(Extracted records):
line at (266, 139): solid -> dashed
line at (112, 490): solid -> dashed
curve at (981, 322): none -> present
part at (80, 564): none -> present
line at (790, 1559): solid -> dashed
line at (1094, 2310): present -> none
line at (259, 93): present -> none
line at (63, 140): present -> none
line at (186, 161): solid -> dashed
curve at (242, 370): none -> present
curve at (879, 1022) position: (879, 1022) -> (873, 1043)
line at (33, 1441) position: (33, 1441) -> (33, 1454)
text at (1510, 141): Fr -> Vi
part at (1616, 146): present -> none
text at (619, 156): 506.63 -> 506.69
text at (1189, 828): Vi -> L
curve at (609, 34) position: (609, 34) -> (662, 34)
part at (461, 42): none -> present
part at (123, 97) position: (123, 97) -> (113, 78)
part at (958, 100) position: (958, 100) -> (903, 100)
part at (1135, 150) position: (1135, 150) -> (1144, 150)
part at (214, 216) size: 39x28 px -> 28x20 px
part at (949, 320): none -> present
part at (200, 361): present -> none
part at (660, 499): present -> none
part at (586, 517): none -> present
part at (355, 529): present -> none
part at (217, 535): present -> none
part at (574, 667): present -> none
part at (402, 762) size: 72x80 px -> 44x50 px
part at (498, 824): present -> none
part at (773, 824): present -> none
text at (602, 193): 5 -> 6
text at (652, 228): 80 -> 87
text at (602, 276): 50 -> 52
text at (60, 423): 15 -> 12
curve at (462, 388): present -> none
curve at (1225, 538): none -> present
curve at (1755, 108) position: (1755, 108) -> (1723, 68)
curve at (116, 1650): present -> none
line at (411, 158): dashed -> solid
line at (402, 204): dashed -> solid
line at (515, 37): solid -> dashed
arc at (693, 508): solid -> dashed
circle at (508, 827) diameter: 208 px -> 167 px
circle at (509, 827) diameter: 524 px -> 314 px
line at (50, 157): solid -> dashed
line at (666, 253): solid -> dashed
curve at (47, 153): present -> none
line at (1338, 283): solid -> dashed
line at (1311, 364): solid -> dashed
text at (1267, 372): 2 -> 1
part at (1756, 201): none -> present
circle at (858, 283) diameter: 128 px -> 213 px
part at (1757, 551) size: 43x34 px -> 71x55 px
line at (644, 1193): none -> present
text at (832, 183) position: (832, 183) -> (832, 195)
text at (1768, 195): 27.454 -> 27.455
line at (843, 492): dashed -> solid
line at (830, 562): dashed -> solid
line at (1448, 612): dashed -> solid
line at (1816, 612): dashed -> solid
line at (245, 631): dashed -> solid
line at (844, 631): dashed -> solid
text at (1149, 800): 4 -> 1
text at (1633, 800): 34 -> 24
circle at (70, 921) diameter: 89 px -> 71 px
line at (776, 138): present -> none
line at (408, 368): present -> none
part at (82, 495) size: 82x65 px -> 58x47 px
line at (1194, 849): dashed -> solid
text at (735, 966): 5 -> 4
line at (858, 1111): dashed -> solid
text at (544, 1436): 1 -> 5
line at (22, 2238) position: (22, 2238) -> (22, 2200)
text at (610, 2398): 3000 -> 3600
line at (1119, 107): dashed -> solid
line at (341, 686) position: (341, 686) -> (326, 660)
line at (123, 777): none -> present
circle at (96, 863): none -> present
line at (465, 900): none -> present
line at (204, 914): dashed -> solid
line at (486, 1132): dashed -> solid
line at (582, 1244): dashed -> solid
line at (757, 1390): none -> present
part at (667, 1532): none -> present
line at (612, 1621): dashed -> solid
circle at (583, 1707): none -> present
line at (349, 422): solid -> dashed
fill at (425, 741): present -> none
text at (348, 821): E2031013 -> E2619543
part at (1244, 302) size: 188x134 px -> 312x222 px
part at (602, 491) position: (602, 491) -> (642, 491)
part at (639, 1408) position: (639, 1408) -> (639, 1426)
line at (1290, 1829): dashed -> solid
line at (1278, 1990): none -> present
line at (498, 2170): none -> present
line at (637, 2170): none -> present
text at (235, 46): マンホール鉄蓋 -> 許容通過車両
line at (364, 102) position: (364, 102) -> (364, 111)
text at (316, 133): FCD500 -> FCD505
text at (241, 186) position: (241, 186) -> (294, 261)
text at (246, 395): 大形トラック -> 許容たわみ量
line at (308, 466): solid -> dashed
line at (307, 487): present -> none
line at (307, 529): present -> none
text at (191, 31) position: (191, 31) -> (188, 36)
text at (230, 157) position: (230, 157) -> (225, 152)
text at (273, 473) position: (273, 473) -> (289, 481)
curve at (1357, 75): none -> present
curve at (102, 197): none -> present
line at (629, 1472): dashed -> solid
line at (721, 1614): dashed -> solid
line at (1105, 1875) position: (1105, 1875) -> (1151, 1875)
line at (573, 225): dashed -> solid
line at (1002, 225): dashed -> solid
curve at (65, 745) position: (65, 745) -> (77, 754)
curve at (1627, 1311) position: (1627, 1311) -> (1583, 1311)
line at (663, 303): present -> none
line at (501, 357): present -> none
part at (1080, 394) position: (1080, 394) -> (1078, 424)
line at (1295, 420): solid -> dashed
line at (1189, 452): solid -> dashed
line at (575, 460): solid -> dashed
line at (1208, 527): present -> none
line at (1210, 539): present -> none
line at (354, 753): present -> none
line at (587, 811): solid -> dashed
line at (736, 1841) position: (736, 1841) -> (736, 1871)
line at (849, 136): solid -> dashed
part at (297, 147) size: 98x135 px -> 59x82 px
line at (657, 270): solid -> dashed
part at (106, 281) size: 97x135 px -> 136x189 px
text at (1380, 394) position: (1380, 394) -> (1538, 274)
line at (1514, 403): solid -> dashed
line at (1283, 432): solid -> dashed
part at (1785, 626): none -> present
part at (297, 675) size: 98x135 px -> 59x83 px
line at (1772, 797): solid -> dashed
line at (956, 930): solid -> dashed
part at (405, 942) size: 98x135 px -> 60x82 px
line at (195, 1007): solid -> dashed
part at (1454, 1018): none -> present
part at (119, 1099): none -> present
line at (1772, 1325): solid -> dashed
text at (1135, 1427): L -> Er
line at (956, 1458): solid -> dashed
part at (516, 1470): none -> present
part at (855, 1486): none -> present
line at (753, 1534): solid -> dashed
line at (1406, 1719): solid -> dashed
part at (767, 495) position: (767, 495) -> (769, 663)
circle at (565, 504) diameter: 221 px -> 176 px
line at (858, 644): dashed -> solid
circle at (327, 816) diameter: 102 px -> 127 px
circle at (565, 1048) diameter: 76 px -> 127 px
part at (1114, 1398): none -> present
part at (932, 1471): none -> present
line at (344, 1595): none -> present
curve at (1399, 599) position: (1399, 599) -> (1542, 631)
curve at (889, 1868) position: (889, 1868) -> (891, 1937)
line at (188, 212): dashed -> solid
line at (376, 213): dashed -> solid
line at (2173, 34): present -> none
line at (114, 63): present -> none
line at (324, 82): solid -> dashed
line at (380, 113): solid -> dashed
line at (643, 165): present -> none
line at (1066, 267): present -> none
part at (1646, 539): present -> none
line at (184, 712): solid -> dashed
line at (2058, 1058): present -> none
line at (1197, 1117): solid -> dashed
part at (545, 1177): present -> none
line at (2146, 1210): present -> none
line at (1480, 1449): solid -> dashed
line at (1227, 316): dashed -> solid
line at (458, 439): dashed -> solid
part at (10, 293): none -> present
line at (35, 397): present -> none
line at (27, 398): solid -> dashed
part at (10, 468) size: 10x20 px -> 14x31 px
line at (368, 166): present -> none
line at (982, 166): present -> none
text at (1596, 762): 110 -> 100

(Your objective): Rewrite all of the lines above, replacing every "dashed" with "broken" and leaving everything else unchanged.

(Answer to this task):
line at (266, 139): solid -> broken
line at (112, 490): solid -> broken
curve at (981, 322): none -> present
part at (80, 564): none -> present
line at (790, 1559): solid -> broken
line at (1094, 2310): present -> none
line at (259, 93): present -> none
line at (63, 140): present -> none
line at (186, 161): solid -> broken
curve at (242, 370): none -> present
curve at (879, 1022) position: (879, 1022) -> (873, 1043)
line at (33, 1441) position: (33, 1441) -> (33, 1454)
text at (1510, 141): Fr -> Vi
part at (1616, 146): present -> none
text at (619, 156): 506.63 -> 506.69
text at (1189, 828): Vi -> L
curve at (609, 34) position: (609, 34) -> (662, 34)
part at (461, 42): none -> present
part at (123, 97) position: (123, 97) -> (113, 78)
part at (958, 100) position: (958, 100) -> (903, 100)
part at (1135, 150) position: (1135, 150) -> (1144, 150)
part at (214, 216) size: 39x28 px -> 28x20 px
part at (949, 320): none -> present
part at (200, 361): present -> none
part at (660, 499): present -> none
part at (586, 517): none -> present
part at (355, 529): present -> none
part at (217, 535): present -> none
part at (574, 667): present -> none
part at (402, 762) size: 72x80 px -> 44x50 px
part at (498, 824): present -> none
part at (773, 824): present -> none
text at (602, 193): 5 -> 6
text at (652, 228): 80 -> 87
text at (602, 276): 50 -> 52
text at (60, 423): 15 -> 12
curve at (462, 388): present -> none
curve at (1225, 538): none -> present
curve at (1755, 108) position: (1755, 108) -> (1723, 68)
curve at (116, 1650): present -> none
line at (411, 158): broken -> solid
line at (402, 204): broken -> solid
line at (515, 37): solid -> broken
arc at (693, 508): solid -> broken
circle at (508, 827) diameter: 208 px -> 167 px
circle at (509, 827) diameter: 524 px -> 314 px
line at (50, 157): solid -> broken
line at (666, 253): solid -> broken
curve at (47, 153): present -> none
line at (1338, 283): solid -> broken
line at (1311, 364): solid -> broken
text at (1267, 372): 2 -> 1
part at (1756, 201): none -> present
circle at (858, 283) diameter: 128 px -> 213 px
part at (1757, 551) size: 43x34 px -> 71x55 px
line at (644, 1193): none -> present
text at (832, 183) position: (832, 183) -> (832, 195)
text at (1768, 195): 27.454 -> 27.455
line at (843, 492): broken -> solid
line at (830, 562): broken -> solid
line at (1448, 612): broken -> solid
line at (1816, 612): broken -> solid
line at (245, 631): broken -> solid
line at (844, 631): broken -> solid
text at (1149, 800): 4 -> 1
text at (1633, 800): 34 -> 24
circle at (70, 921) diameter: 89 px -> 71 px
line at (776, 138): present -> none
line at (408, 368): present -> none
part at (82, 495) size: 82x65 px -> 58x47 px
line at (1194, 849): broken -> solid
text at (735, 966): 5 -> 4
line at (858, 1111): broken -> solid
text at (544, 1436): 1 -> 5
line at (22, 2238) position: (22, 2238) -> (22, 2200)
text at (610, 2398): 3000 -> 3600
line at (1119, 107): broken -> solid
line at (341, 686) position: (341, 686) -> (326, 660)
line at (123, 777): none -> present
circle at (96, 863): none -> present
line at (465, 900): none -> present
line at (204, 914): broken -> solid
line at (486, 1132): broken -> solid
line at (582, 1244): broken -> solid
line at (757, 1390): none -> present
part at (667, 1532): none -> present
line at (612, 1621): broken -> solid
circle at (583, 1707): none -> present
line at (349, 422): solid -> broken
fill at (425, 741): present -> none
text at (348, 821): E2031013 -> E2619543
part at (1244, 302) size: 188x134 px -> 312x222 px
part at (602, 491) position: (602, 491) -> (642, 491)
part at (639, 1408) position: (639, 1408) -> (639, 1426)
line at (1290, 1829): broken -> solid
line at (1278, 1990): none -> present
line at (498, 2170): none -> present
line at (637, 2170): none -> present
text at (235, 46): マンホール鉄蓋 -> 許容通過車両
line at (364, 102) position: (364, 102) -> (364, 111)
text at (316, 133): FCD500 -> FCD505
text at (241, 186) position: (241, 186) -> (294, 261)
text at (246, 395): 大形トラック -> 許容たわみ量
line at (308, 466): solid -> broken
line at (307, 487): present -> none
line at (307, 529): present -> none
text at (191, 31) position: (191, 31) -> (188, 36)
text at (230, 157) position: (230, 157) -> (225, 152)
text at (273, 473) position: (273, 473) -> (289, 481)
curve at (1357, 75): none -> present
curve at (102, 197): none -> present
line at (629, 1472): broken -> solid
line at (721, 1614): broken -> solid
line at (1105, 1875) position: (1105, 1875) -> (1151, 1875)
line at (573, 225): broken -> solid
line at (1002, 225): broken -> solid
curve at (65, 745) position: (65, 745) -> (77, 754)
curve at (1627, 1311) position: (1627, 1311) -> (1583, 1311)
line at (663, 303): present -> none
line at (501, 357): present -> none
part at (1080, 394) position: (1080, 394) -> (1078, 424)
line at (1295, 420): solid -> broken
line at (1189, 452): solid -> broken
line at (575, 460): solid -> broken
line at (1208, 527): present -> none
line at (1210, 539): present -> none
line at (354, 753): present -> none
line at (587, 811): solid -> broken
line at (736, 1841) position: (736, 1841) -> (736, 1871)
line at (849, 136): solid -> broken
part at (297, 147) size: 98x135 px -> 59x82 px
line at (657, 270): solid -> broken
part at (106, 281) size: 97x135 px -> 136x189 px
text at (1380, 394) position: (1380, 394) -> (1538, 274)
line at (1514, 403): solid -> broken
line at (1283, 432): solid -> broken
part at (1785, 626): none -> present
part at (297, 675) size: 98x135 px -> 59x83 px
line at (1772, 797): solid -> broken
line at (956, 930): solid -> broken
part at (405, 942) size: 98x135 px -> 60x82 px
line at (195, 1007): solid -> broken
part at (1454, 1018): none -> present
part at (119, 1099): none -> present
line at (1772, 1325): solid -> broken
text at (1135, 1427): L -> Er
line at (956, 1458): solid -> broken
part at (516, 1470): none -> present
part at (855, 1486): none -> present
line at (753, 1534): solid -> broken
line at (1406, 1719): solid -> broken
part at (767, 495) position: (767, 495) -> (769, 663)
circle at (565, 504) diameter: 221 px -> 176 px
line at (858, 644): broken -> solid
circle at (327, 816) diameter: 102 px -> 127 px
circle at (565, 1048) diameter: 76 px -> 127 px
part at (1114, 1398): none -> present
part at (932, 1471): none -> present
line at (344, 1595): none -> present
curve at (1399, 599) position: (1399, 599) -> (1542, 631)
curve at (889, 1868) position: (889, 1868) -> (891, 1937)
line at (188, 212): broken -> solid
line at (376, 213): broken -> solid
line at (2173, 34): present -> none
line at (114, 63): present -> none
line at (324, 82): solid -> broken
line at (380, 113): solid -> broken
line at (643, 165): present -> none
line at (1066, 267): present -> none
part at (1646, 539): present -> none
line at (184, 712): solid -> broken
line at (2058, 1058): present -> none
line at (1197, 1117): solid -> broken
part at (545, 1177): present -> none
line at (2146, 1210): present -> none
line at (1480, 1449): solid -> broken
line at (1227, 316): broken -> solid
line at (458, 439): broken -> solid
part at (10, 293): none -> present
line at (35, 397): present -> none
line at (27, 398): solid -> broken
part at (10, 468) size: 10x20 px -> 14x31 px
line at (368, 166): present -> none
line at (982, 166): present -> none
text at (1596, 762): 110 -> 100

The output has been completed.